Friday, August 15, 2014

The Anniversary - beginning a short film.

The Anniversary

The Anniversary is one of the first big projects I worked on at Brain Zoo. It was a serious drama about a man trapped in a cycle of mourning for his diseased wife, but in the end, finds a kindred spirit in the form of a grieving widow. While I started with very cartoony faces, it became apparent quickly that this drama wasn't going to have gags or anything super exaggerated and another style would need to be developed. My director told me not to think of this project as an animated short, but only a film that used cgi. There were going to be a lot of subtle emotions and he didn't want to romanticize the sadness or overplay it.

To develop the Old Man, I knew we needed someone who looked like they'd seen every hardship, so a lot of wrinkles. There also need to be some kind of heaviness or weight to the face, the emotional weight pulling his expression down. A lot of dipping curves and bags of skin.

My first round of sketches as the story was being fleshed out.

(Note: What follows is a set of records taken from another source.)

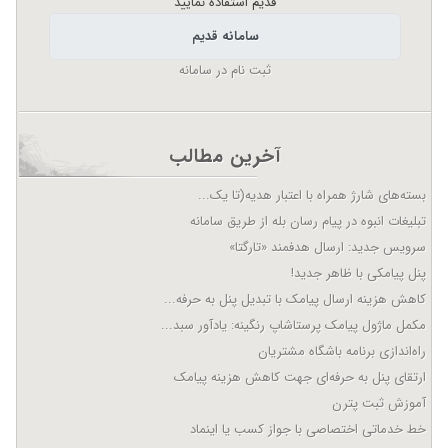
قدیم استفاده نمایید
سامانه قدیم
ثبت نام در سامانه
آخرین مطالب
بسته‌های شارژ همراه با اعتبار هدیه(تا یک...
تبلیغات انبوه در پیام رسان بله از طریق سامانه
سرویس جدید: ارسال هدفمند «تارگتا»
پنل پیامکی با ظاهر جدید!
کاهش هزینه ارسال پیامک با تبدیل پنل به حرفه...
مکمل ماژول پیامک پرستاشاپ رنگینه: یادآور سبد...
راه‌اندازی برنامه باشگاه مشتریان
ارتقای پنل به حرفه‌ای جهت کاهش هزینه پیامک
آموزش ثبت پترن
خط خدماتی اختصاصی با جواز کسب یا اینماد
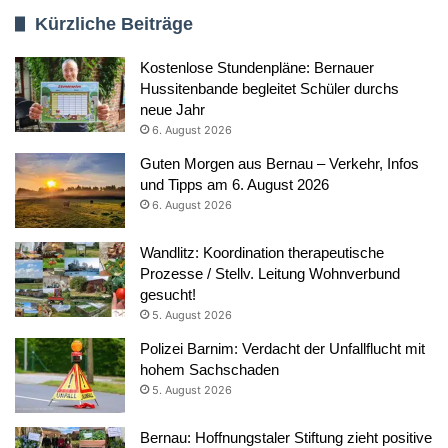
Kürzliche Beiträge
Kostenlose Stundenpläne: Bernauer
Hussitenbande begleitet Schüler durchs
neue Jahr
6. August 2026
Guten Morgen aus Bernau – Verkehr, Infos
und Tipps am 6. August 2026
6. August 2026
Wandlitz: Koordination therapeutische
Prozesse / Stellv. Leitung Wohnverbund
gesucht!
5. August 2026
Polizei Barnim: Verdacht der Unfallflucht mit
hohem Sachschaden
5. August 2026
Bernau: Hoffnungstaler Stiftung zieht positive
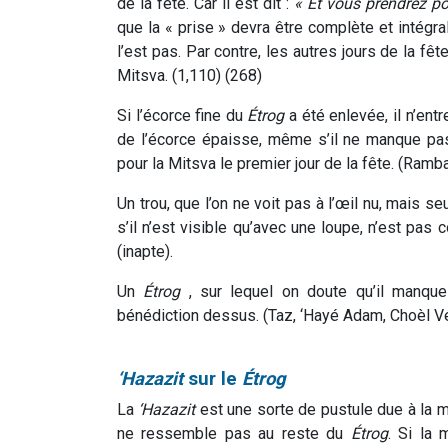
de la fête. Car il est dit :
« Et vous prendrez p
que la « prise » devra être complète et intégral
l’est pas. Par contre, les autres jours de la fê
Mitsva. (1,110) (268)
Si l’écorce fine du
Étrog
a été enlevée, il n’entr
de l’écorce épaisse, même s’il ne manque pas
pour la Mitsva le premier jour de la fête. (Ramb
Un trou, que l’on ne voit pas à l’œil nu, mais s
s’il n’est visible qu’avec une loupe, n’est pa
(inapte).
Un
Étrog
, sur lequel on doute qu’il manque
bénédiction dessus. (Taz, ‘Hayé Adam, Choèl Vén
‘Hazazit
sur le
Étrog
La
‘Hazazit
est une sorte de pustule due à la mo
ne ressemble pas au reste du
Étrog
. Si la 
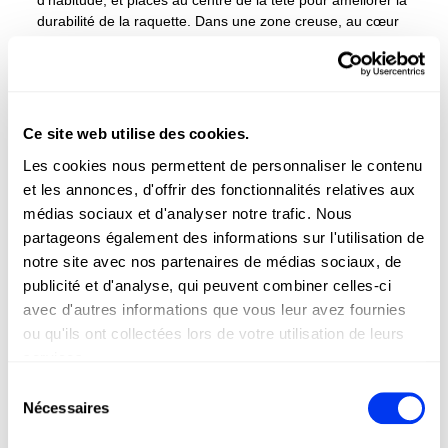
d'habitude, et placés au centre de la tête pour améliorer la
durabilité de la raquette. Dans une zone creuse, au cœur
de la raquette, se trouve la plus grande innovation de la
nouvelle CROSS IT : le Dynamic Air Flow, un élément
disposé de façon optimale pour faciliter la circulation de
l'air. Cet apport aérodynamique réduit la résistance,
augmente la vitesse des mouvements et, par conséquent,
Ce site web utilise des cookies.
la puissance de la raquette
Les cookies nous permettent de personnaliser le contenu
et les annonces, d'offrir des fonctionnalités relatives aux
médias sociaux et d'analyser notre trafic. Nous
partageons également des informations sur l'utilisation de
notre site avec nos partenaires de médias sociaux, de
publicité et d'analyse, qui peuvent combiner celles-ci
avec d'autres informations que vous leur avez fournies
ou qu'ils ont collectées lors de votre utilisation de leurs
services.
Sélection
Nécessaires
du
DETAILS
consentement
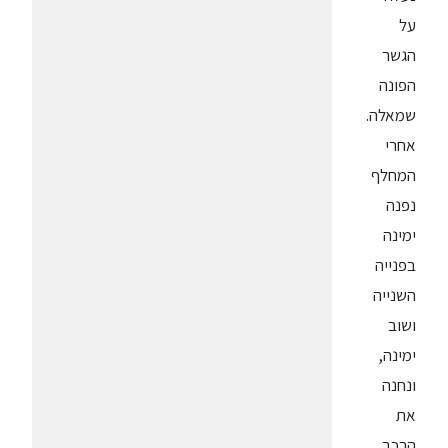
על
הגשר
הפונה
שמאלה.
אחרי
המחלף
נפנה
ימינה
בפנייה
השנייה
ושוב
ימינה,
ונחנה
את
הרכב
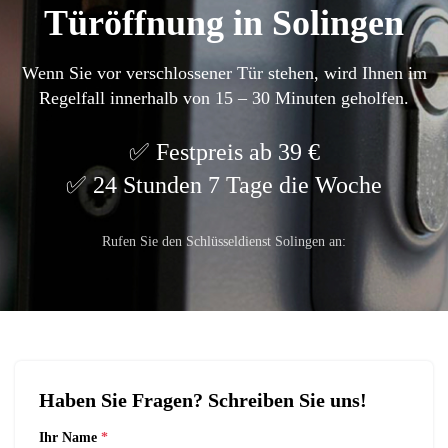
Türöffnung in Solingen
Wenn Sie vor verschlossener Tür stehen, wird Ihnen im
Regelfall innerhalb von 15 – 30 Minuten geholfen.
Festpreis ab 39 €
24 Stunden 7 Tage die Woche
Rufen Sie den Schlüsseldienst Solingen an:
Haben Sie Fragen? Schreiben Sie uns!
Ihr Name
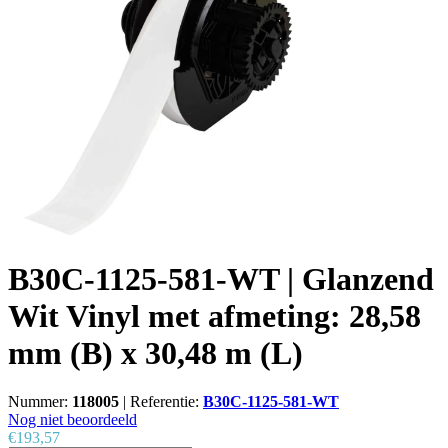
B30C-1125-581-WT | Glanzend
Wit Vinyl met afmeting: 28,58
mm (B) x 30,48 m (L)
Nummer:
118005
|
Referentie:
B30C-1125-581-WT
Nog niet beoordeeld
€193,57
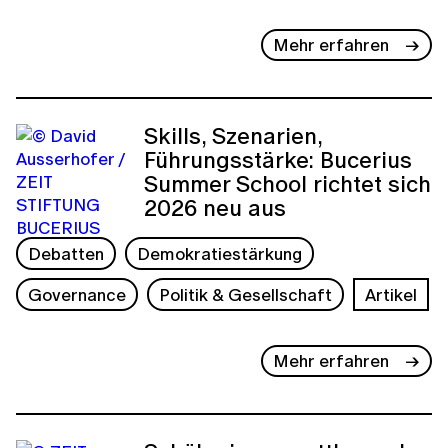
Mehr erfahren
Skills, Szenarien,
Führungsstärke: Bucerius
Summer School richtet sich
2026 neu aus
Debatten
Demokratiestärkung
Governance
Politik & Gesellschaft
Artikel
Mehr erfahren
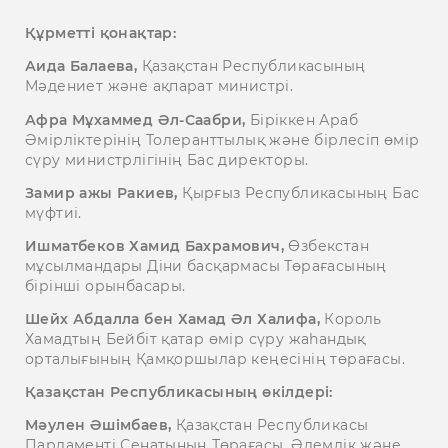
Құрметті қонақтар:
Аида Балаева,
Қазақстан Республикасының
Мәдениет және ақпарат министрі.
Афра Мұхаммед Әл-Саабри,
Біріккен Араб
Әмірліктерінің Толеранттылық және бірлесіп өмір
сүру министрлігінің Бас директоры.
Замир ажы Ракиев,
Қырғыз Республикасының Бас
мүфтиі.
Ишматбеков Хамид Бахрамович,
Өзбекстан
мұсылмандары Діни басқармасы Төрағасының
бірінші орынбасары.
Шейх Абдалла бен Хамад Әл Халифа,
Король
Хамадтың Бейбіт қатар өмір сүру жаһандық
орталығының Қамқоршылар кеңесінің төрағасы.
Қазақстан Республикасының өкілдері:
Мәулен Әшімбаев,
Қазақстан Республикасы
Парламенті Сенатының Төрағасы, Әлемдік және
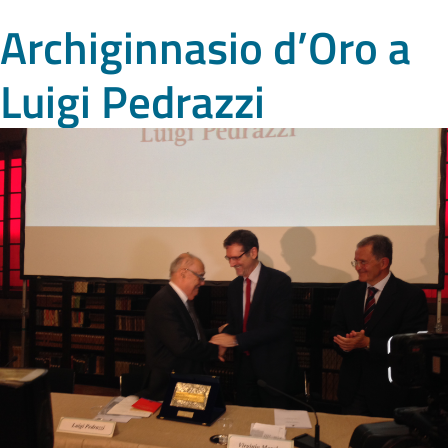
Archiginnasio d’Oro a
Luigi Pedrazzi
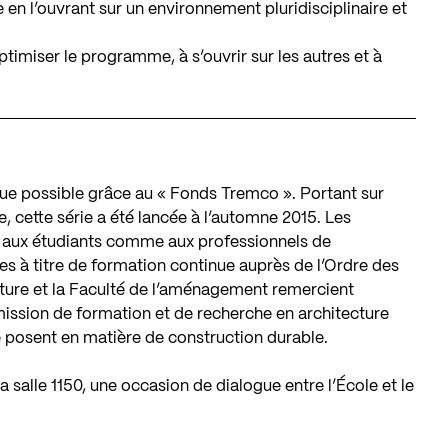
 en l’ouvrant sur un environnement pluridisciplinaire et
timiser le programme, à s’ouvrir sur les autres et à
due possible grâce au « Fonds Tremco ». Portant sur
, cette série a été lancée à l’automne 2015. Les
t aux étudiants comme aux professionnels de
s à titre de formation continue auprès de l’Ordre des
cture et la Faculté de l’aménagement remercient
ssion de formation et de recherche en architecture
se posent en matière de construction durable.
a salle 1150, une occasion de dialogue entre l’École et le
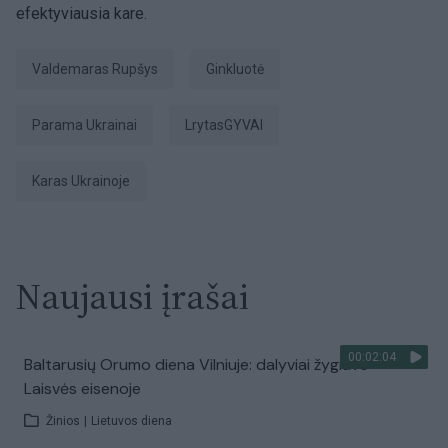
efektyviausia kare.
Valdemaras Rupšys
ginkluotė
parama Ukrainai
LrytasGYVAI
karas Ukrainoje
Naujausi įrašai
00:02:04
Baltarusių Orumo diena Vilniuje: dalyviai žygiavo
Laisvės eisenoje
Žinios
|
Lietuvos diena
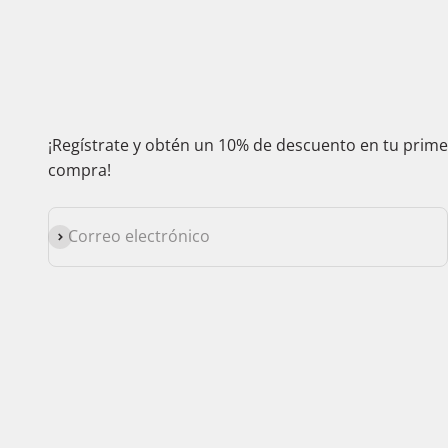
¡Regístrate y obtén un 10% de descuento en tu prim
compra!
Suscribirse
Correo electrónico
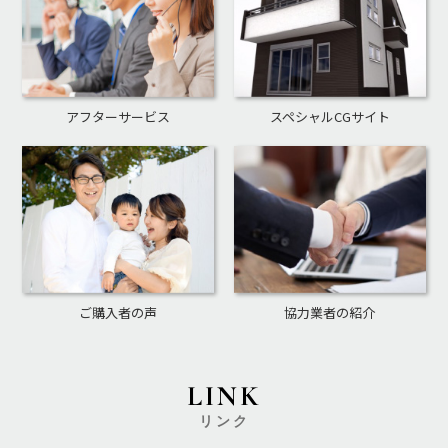
アフターサービス
スペシャルCGサイト
ご購入者の声
協力業者の紹介
LINK
リンク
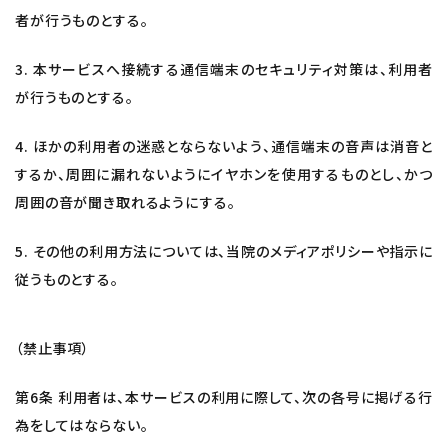
者が行うものとする。
3. 本サービスへ接続する通信端末のセキュリティ対策は、利用者
が行うものとする。
4. ほかの利用者の迷惑とならないよう、通信端末の音声は消音と
するか、周囲に漏れないようにイヤホンを使用するものとし、かつ
周囲の音が聞き取れるようにする。
5. その他の利用方法については、当院のメディアポリシーや指示に
従うものとする。
（禁止事項）
第6条 利用者は、本サービスの利用に際して、次の各号に掲げる行
為をしてはならない。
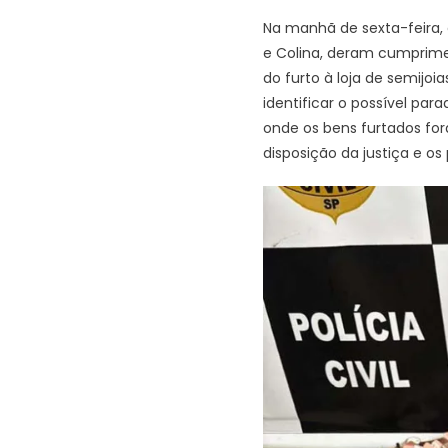
Na manhã de sexta-feira, 
e Colina, deram cumprimen
do furto à loja de semijoi
identificar o possível par
onde os bens furtados fo
disposição da justiça e os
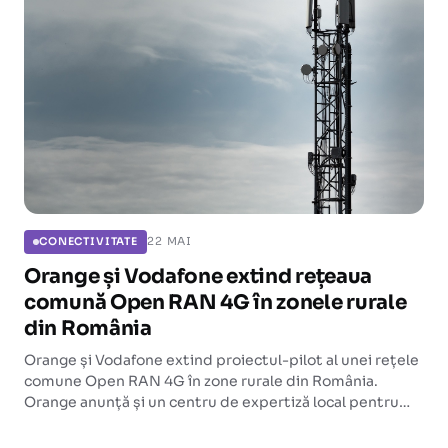
22 MAI
CONECTIVITATE
Orange și Vodafone extind rețeaua
comună Open RAN 4G în zonele rurale
din România
Orange și Vodafone extind proiectul-pilot al unei rețele
comune Open RAN 4G în zone rurale din România.
Orange anunță și un centru de expertiză local pentru
implementările la scară din Europa.
CONECTIVITATE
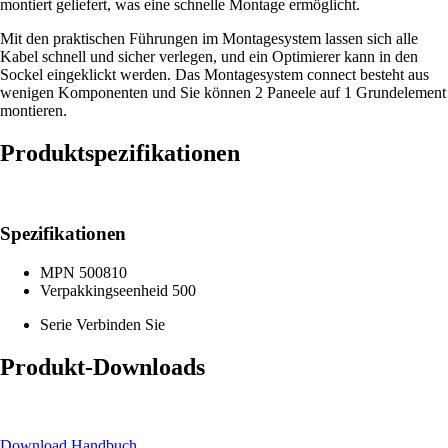
montiert geliefert, was eine schnelle Montage ermöglicht.
Mit den praktischen Führungen im Montagesystem lassen sich alle
Kabel schnell und sicher verlegen, und ein Optimierer kann in den
Sockel eingeklickt werden. Das Montagesystem connect besteht aus
wenigen Komponenten und Sie können 2 Paneele auf 1 Grundelement
montieren.
Produktspezifikationen
Spezifikationen
MPN
500810
Verpakkingseenheid
500
Serie
Verbinden Sie
Produkt-Downloads
Download Handbuch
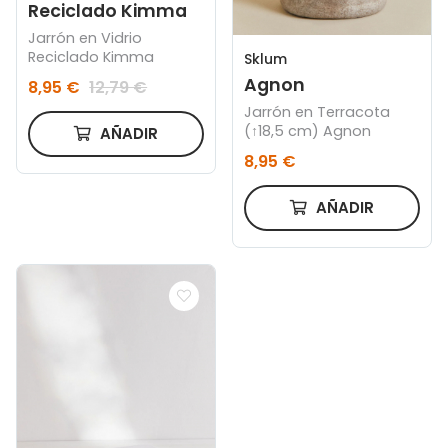
Reciclado Kimma
Jarrón en Vidrio
Reciclado Kimma
Sklum
Agnon
8,95 €
12,79 €
Jarrón en Terracota
(↑18,5 cm) Agnon
AÑADIR
8,95 €
AÑADIR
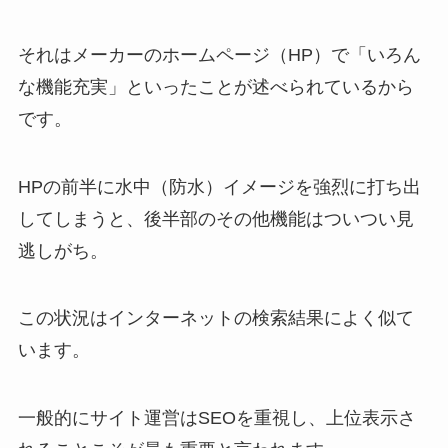
それはメーカーのホームページ（HP）で「いろん
な機能充実」といったことが述べられているから
です。
HPの前半に水中（防水）イメージを強烈に打ち出
してしまうと、後半部のその他機能はついつい見
逃しがち。
この状況はインターネットの検索結果によく似て
います。
一般的にサイト運営はSEOを重視し、上位表示さ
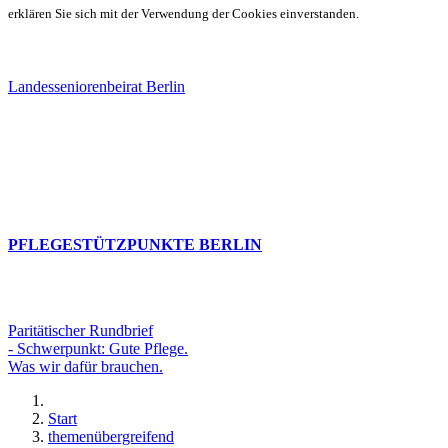
erklären Sie sich mit der Verwendung der Cookies einverstanden.
Landesseniorenbeirat Berlin
PFLEGESTÜTZPUNKTE BERLIN
Paritätischer Rundbrief
- Schwerpunkt: Gute Pflege.
Was wir dafür brauchen.
Start
themenübergreifend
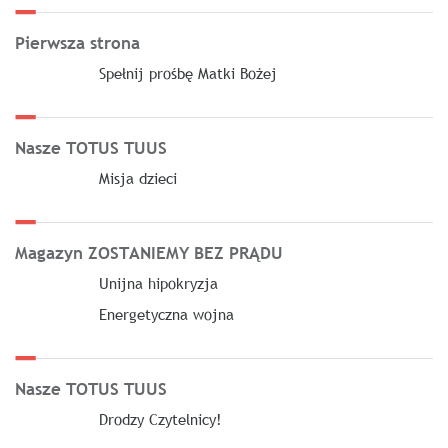
Pierwsza strona
Spełnij prośbę Matki Bożej
Nasze TOTUS TUUS
Misja dzieci
Magazyn ZOSTANIEMY BEZ PRĄDU
Unijna hipokryzja
Energetyczna wojna
Nasze TOTUS TUUS
Drodzy Czytelnicy!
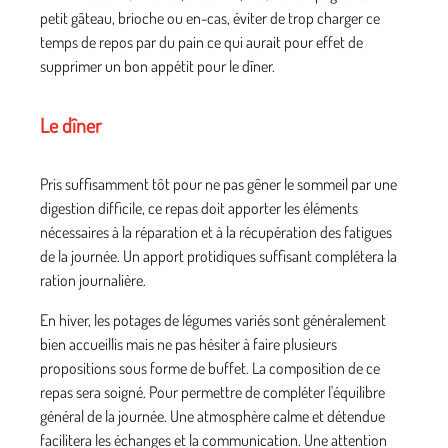
petit gâteau, brioche ou en-cas, éviter de trop charger ce
temps de repos par du pain ce qui aurait pour effet de
supprimer un bon appétit pour le dîner.
Le dîner
Pris suffisamment tôt pour ne pas gêner le sommeil par une
digestion difficile, ce repas doit apporter les éléments
nécessaires à la réparation et à la récupération des fatigues
de la journée. Un apport protidiques suffisant complétera la
ration journalière.
En hiver, les potages de légumes variés sont généralement
bien accueillis mais ne pas hésiter à faire plusieurs
propositions sous forme de buffet. La composition de ce
repas sera soigné. Pour permettre de compléter l'équilibre
général de la journée. Une atmosphère calme et détendue
facilitera les échanges et la communication. Une attention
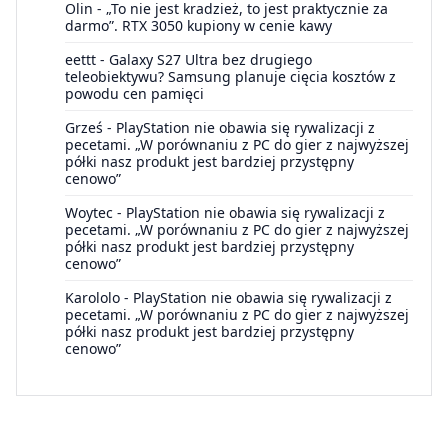
Olin
-
„To nie jest kradzież, to jest praktycznie za
darmo”. RTX 3050 kupiony w cenie kawy
eettt
-
Galaxy S27 Ultra bez drugiego
teleobiektywu? Samsung planuje cięcia kosztów z
powodu cen pamięci
Grześ
-
PlayStation nie obawia się rywalizacji z
pecetami. „W porównaniu z PC do gier z najwyższej
półki nasz produkt jest bardziej przystępny
cenowo”
Woytec
-
PlayStation nie obawia się rywalizacji z
pecetami. „W porównaniu z PC do gier z najwyższej
półki nasz produkt jest bardziej przystępny
cenowo”
Karololo
-
PlayStation nie obawia się rywalizacji z
pecetami. „W porównaniu z PC do gier z najwyższej
półki nasz produkt jest bardziej przystępny
cenowo”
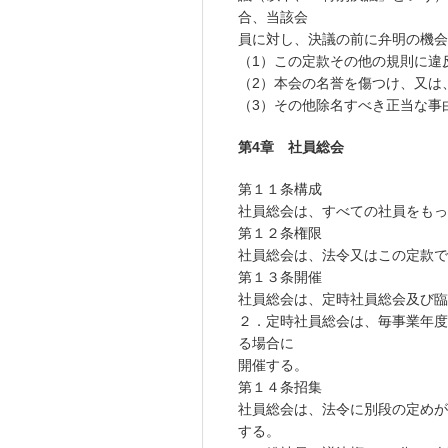
合、当該会
員に対し、決議の前に弁明の機会
（1）この定款その他の規則に違
（2）本会の名誉を傷つけ、又は
（3）その他除名すべき正当な事
第4章 社員総会
第１１条構成
社員総会は、すべての社員をもっ
第１２条権限
社員総会は、法令又はこの定款で
第１３条開催
社員総会は、定時社員総会及び臨
２．定時社員総会は、毎事業年度
る場合に
開催する。
第１４条招集
社員総会は、法令に別段の定めが
する。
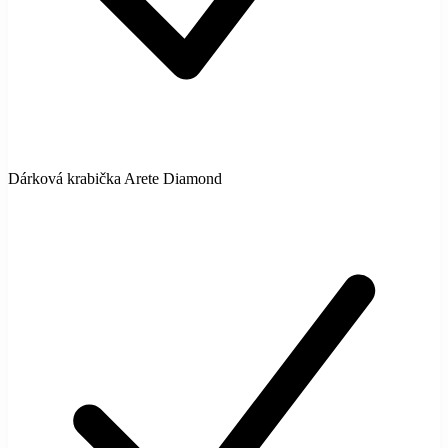
Dárková krabička Arete Diamond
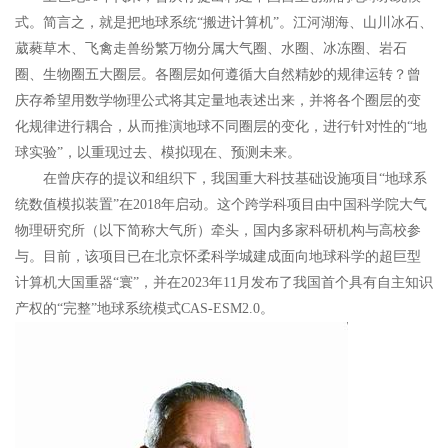
式。简言之，就是把地球系统“搬进计算机”。江河湖海、山川冰石、
葳蕤草木、飞禽走兽纷繁万物分属大气圈、水圈、冰冻圈、岩石
圈、生物圈五大圈层。各圈层如何遵循大自然精妙的规律运转？曾
庆存希望用数学物理公式将其定量地表述出来，并将各个圈层的变
化规律进行耦合，从而推演地球不同圈层的变化，进行针对性的“地
球实验”，以重现过去、模拟现在、预测未来。
在曾庆存的提议和组织下，我国重大科技基础设施项目“地球系
统数值模拟装置”在2018年启动。这个跨学科项目由中国科学院大气
物理研究所（以下简称大气所）牵头，国内多家科研机构与高校参
与。目前，该项目已在北京怀柔科学城建成面向地球科学的超巨型
计算机大国重器“寰”，并在2023年11月发布了我国首个具有自主知识
产权的“完整”地球系统模式CAS-ESM2.0。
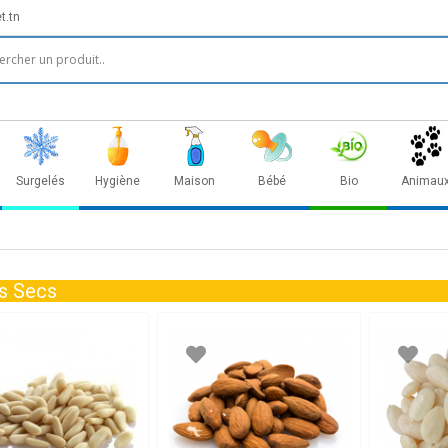
t.tn
Surgelés
Hygiène
Maison
Bébé
Bio
Animau
ts Secs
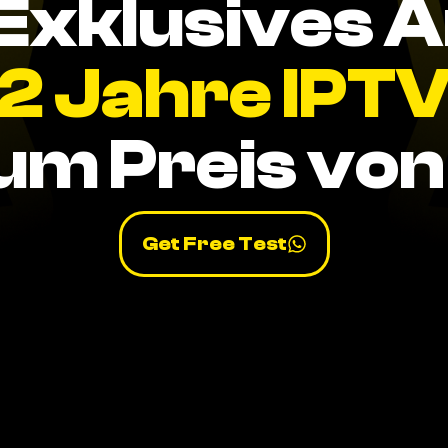
Exklusives 
2 Jahre IPT
um Preis von 
Get Free Test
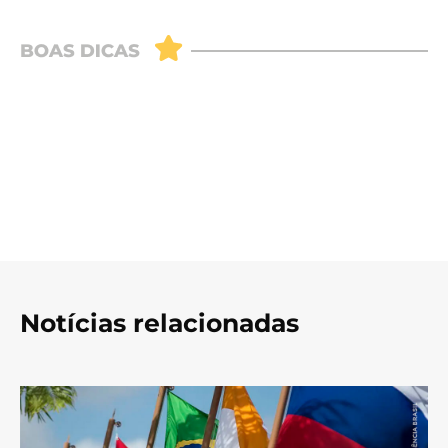
Notícias relacionadas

Mo (my director) suggested that one way we could create a new look that had both exaggerated elements, but also highly realistic elements was to take real photos of older people and liquify their faces to create new characters. At the time, I was loathe to do this (eye roll at former self), since I felt it would really hamper my creativity, but I never would have gotten such unique results without it. Check it out.




I think of this style as photo caricaturing. The great thing was that the uniqueness of the source face allowed me to create much more unique faces than I could have created just from my imagination. Subtle things, like one eye open more than the other, or slightly lower than the other, all made it in there that would have been generalized out in a much cartoonier sketch. Even the way wrinkles formed became very unique from person to person.